Problem description -> Scan the entries below. List each line with "approach".

= = = = = = =

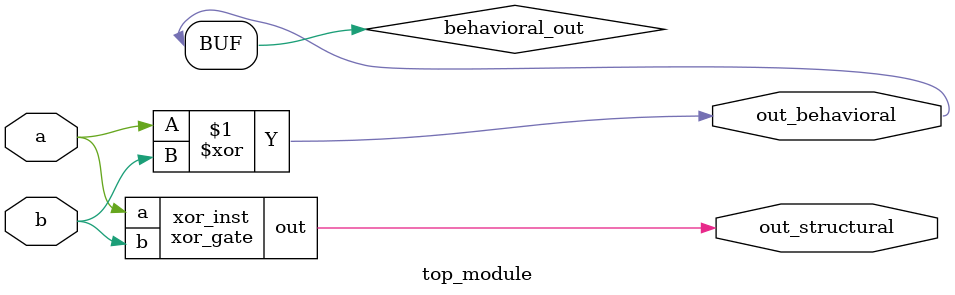
<source format=v>

module xor_gate(
    input a,
    input b,
    output wire out
);

    assign out = a ^ b;

endmodule

module top_module(
    input a, 
    input b,
    output out_behavioral,
    output out_structural
);

    // Behavioral approach
    wire behavioral_out;
    assign behavioral_out = a ^ b;
    assign out_behavioral = behavioral_out;
    
    // Structural approach
    xor_gate xor_inst(
        .a(a),
        .b(b),
        .out(out_structural)
    );

endmodule

</source>
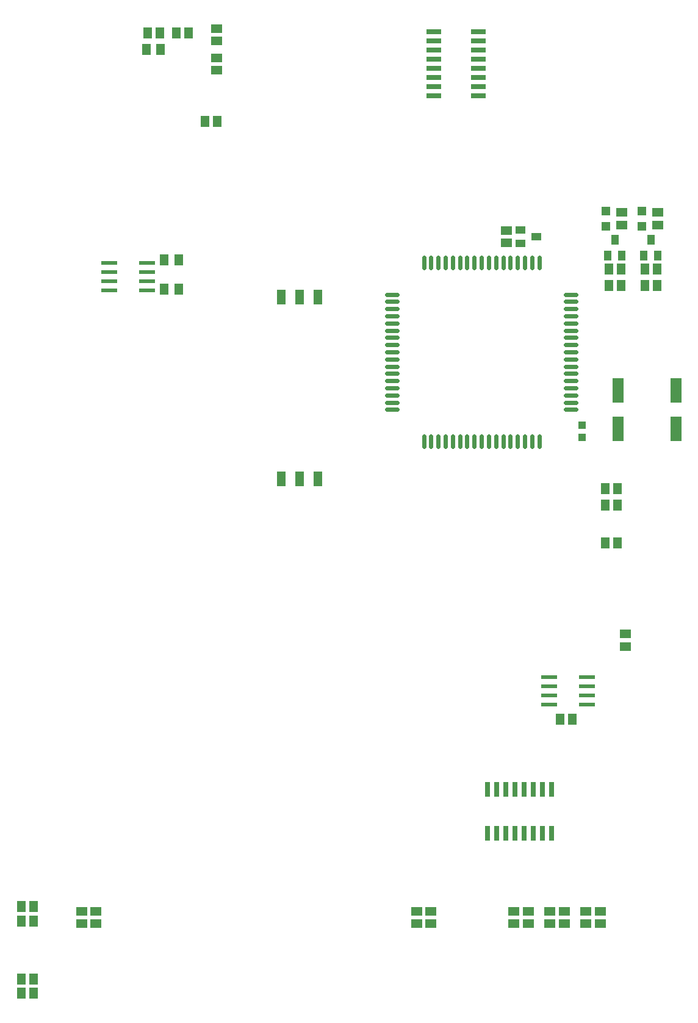
<source format=gtp>
G75*
G70*
%OFA0B0*%
%FSLAX24Y24*%
%IPPOS*%
%LPD*%
%AMOC8*
5,1,8,0,0,1.08239X$1,22.5*
%
%ADD10R,0.0866X0.0236*%
%ADD11R,0.0512X0.0591*%
%ADD12R,0.0870X0.0240*%
%ADD13R,0.0512X0.0630*%
%ADD14R,0.0591X0.0512*%
%ADD15C,0.0236*%
%ADD16R,0.0630X0.1378*%
%ADD17R,0.0394X0.0433*%
%ADD18R,0.0472X0.0787*%
%ADD19R,0.0394X0.0551*%
%ADD20R,0.0472X0.0472*%
%ADD21R,0.0551X0.0394*%
%ADD22R,0.0260X0.0800*%
%ADD23R,0.0800X0.0260*%
D10*
X046370Y018888D03*
X046370Y019388D03*
X046370Y019888D03*
X046370Y020388D03*
X048418Y020388D03*
X048418Y019888D03*
X048418Y019388D03*
X048418Y018888D03*
D11*
X017532Y003103D03*
X018201Y003103D03*
X018201Y003890D03*
X017532Y003890D03*
X017532Y007040D03*
X018201Y007040D03*
X018201Y007827D03*
X017532Y007827D03*
X046961Y018063D03*
X047630Y018063D03*
X049422Y027709D03*
X050091Y027709D03*
X050091Y029776D03*
X049422Y029776D03*
X049422Y030662D03*
X050091Y030662D03*
X050288Y041784D03*
X049619Y041784D03*
X049619Y042670D03*
X050288Y042670D03*
X051587Y042670D03*
X051587Y041784D03*
X052256Y041784D03*
X052256Y042670D03*
X028241Y050741D03*
X027571Y050741D03*
X026666Y055563D03*
X025996Y055563D03*
X025091Y055563D03*
X024422Y055563D03*
D12*
X024408Y043026D03*
X024408Y042526D03*
X024408Y042026D03*
X024408Y041526D03*
X022348Y041526D03*
X022348Y042026D03*
X022348Y042526D03*
X022348Y043026D03*
D13*
X025347Y043162D03*
X026134Y043162D03*
X026134Y041587D03*
X025347Y041587D03*
X025150Y054678D03*
X024363Y054678D03*
D14*
X028201Y055130D03*
X028201Y054225D03*
X028201Y053556D03*
X028201Y055800D03*
X044048Y044776D03*
X044048Y044107D03*
X050347Y045091D03*
X050347Y045760D03*
X052315Y045760D03*
X052315Y045091D03*
X050544Y022729D03*
X050544Y022059D03*
X049166Y007571D03*
X049166Y006902D03*
X048378Y006902D03*
X048378Y007571D03*
X047197Y007571D03*
X047197Y006902D03*
X046410Y006902D03*
X046410Y007571D03*
X045229Y007571D03*
X045229Y006902D03*
X044441Y006902D03*
X044441Y007571D03*
X039914Y007571D03*
X039914Y006902D03*
X039126Y006902D03*
X039126Y007571D03*
X021607Y007571D03*
X021607Y006902D03*
X020819Y006902D03*
X020819Y007571D03*
D15*
X039520Y032985D02*
X039520Y033535D01*
X039914Y033535D02*
X039914Y032985D01*
X040307Y032985D02*
X040307Y033535D01*
X040701Y033535D02*
X040701Y032985D01*
X041095Y032985D02*
X041095Y033535D01*
X041489Y033535D02*
X041489Y032985D01*
X041882Y032985D02*
X041882Y033535D01*
X042276Y033535D02*
X042276Y032985D01*
X042670Y032985D02*
X042670Y033535D01*
X043063Y033535D02*
X043063Y032985D01*
X043457Y032985D02*
X043457Y033535D01*
X043851Y033535D02*
X043851Y032985D01*
X044244Y032985D02*
X044244Y033535D01*
X044638Y033535D02*
X044638Y032985D01*
X045032Y032985D02*
X045032Y033535D01*
X045426Y033535D02*
X045426Y032985D01*
X045819Y032985D02*
X045819Y033535D01*
X047277Y034993D02*
X047827Y034993D01*
X047827Y035386D02*
X047277Y035386D01*
X047277Y035780D02*
X047827Y035780D01*
X047827Y036174D02*
X047277Y036174D01*
X047277Y036567D02*
X047827Y036567D01*
X047827Y036961D02*
X047277Y036961D01*
X047277Y037355D02*
X047827Y037355D01*
X047827Y037748D02*
X047277Y037748D01*
X047277Y038142D02*
X047827Y038142D01*
X047827Y038536D02*
X047277Y038536D01*
X047277Y038930D02*
X047827Y038930D01*
X047827Y039323D02*
X047277Y039323D01*
X047277Y039717D02*
X047827Y039717D01*
X047827Y040111D02*
X047277Y040111D01*
X047277Y040504D02*
X047827Y040504D01*
X047827Y040898D02*
X047277Y040898D01*
X047277Y041292D02*
X047827Y041292D01*
X045819Y042749D02*
X045819Y043299D01*
X045426Y043299D02*
X045426Y042749D01*
X045032Y042749D02*
X045032Y043299D01*
X044638Y043299D02*
X044638Y042749D01*
X044244Y042749D02*
X044244Y043299D01*
X043851Y043299D02*
X043851Y042749D01*
X043457Y042749D02*
X043457Y043299D01*
X043063Y043299D02*
X043063Y042749D01*
X042670Y042749D02*
X042670Y043299D01*
X042276Y043299D02*
X042276Y042749D01*
X041882Y042749D02*
X041882Y043299D01*
X041489Y043299D02*
X041489Y042749D01*
X041095Y042749D02*
X041095Y043299D01*
X040701Y043299D02*
X040701Y042749D01*
X040307Y042749D02*
X040307Y043299D01*
X039914Y043299D02*
X039914Y042749D01*
X039520Y042749D02*
X039520Y043299D01*
X038063Y041292D02*
X037513Y041292D01*
X037513Y040898D02*
X038063Y040898D01*
X038063Y040504D02*
X037513Y040504D01*
X037513Y040111D02*
X038063Y040111D01*
X038063Y039717D02*
X037513Y039717D01*
X037513Y039323D02*
X038063Y039323D01*
X038063Y038930D02*
X037513Y038930D01*
X037513Y038536D02*
X038063Y038536D01*
X038063Y038142D02*
X037513Y038142D01*
X037513Y037748D02*
X038063Y037748D01*
X038063Y037355D02*
X037513Y037355D01*
X037513Y036961D02*
X038063Y036961D01*
X038063Y036567D02*
X037513Y036567D01*
X037513Y036174D02*
X038063Y036174D01*
X038063Y035780D02*
X037513Y035780D01*
X037513Y035386D02*
X038063Y035386D01*
X038063Y034993D02*
X037513Y034993D01*
D16*
X050150Y036056D03*
X050150Y033930D03*
X053300Y033930D03*
X053300Y036056D03*
D17*
X048181Y034146D03*
X048181Y033477D03*
D18*
X033737Y031209D03*
X032737Y031209D03*
X031737Y031209D03*
X031737Y041138D03*
X032737Y041138D03*
X033737Y041138D03*
D19*
X049579Y043418D03*
X050327Y043418D03*
X049953Y044284D03*
X051548Y043418D03*
X051922Y044284D03*
X052296Y043418D03*
D20*
X051430Y045012D03*
X051430Y045839D03*
X049461Y045839D03*
X049461Y045012D03*
D21*
X045662Y044441D03*
X044796Y044067D03*
X044796Y044815D03*
D22*
X044987Y014254D03*
X045487Y014254D03*
X045987Y014254D03*
X046487Y014254D03*
X044487Y014254D03*
X043987Y014254D03*
X043487Y014254D03*
X042987Y014254D03*
X042987Y011834D03*
X043487Y011834D03*
X043987Y011834D03*
X044487Y011834D03*
X044987Y011834D03*
X045487Y011834D03*
X045987Y011834D03*
X046487Y011834D03*
D23*
X042502Y052140D03*
X042502Y052640D03*
X042502Y053140D03*
X042502Y053640D03*
X042502Y054140D03*
X042502Y054640D03*
X042502Y055140D03*
X042502Y055640D03*
X040082Y055640D03*
X040082Y055140D03*
X040082Y054640D03*
X040082Y054140D03*
X040082Y053640D03*
X040082Y053140D03*
X040082Y052640D03*
X040082Y052140D03*
M02*

</source>
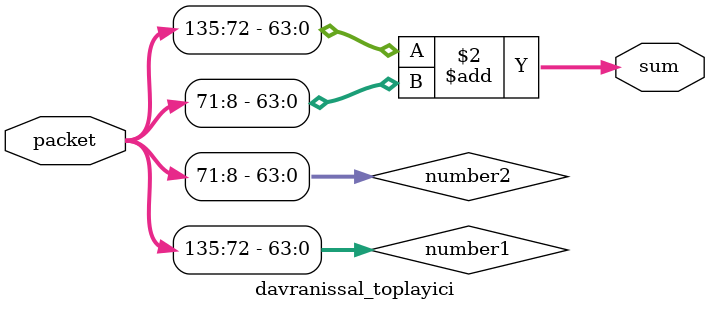
<source format=v>
`timescale 1ns / 1ps


module davranissal_toplayici(
    input [151:0] packet,
    output reg [64:0] sum
    );
    
    wire [63:0] number1 = packet[135:72];
    wire [63:0] number2 = packet[71:8];
    always@(*) begin
        sum = number1 + number2;
    end
    
endmodule

</source>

= = = = = = =

Solution to this exercise ->
    // Behavioral approach
    // Structural approach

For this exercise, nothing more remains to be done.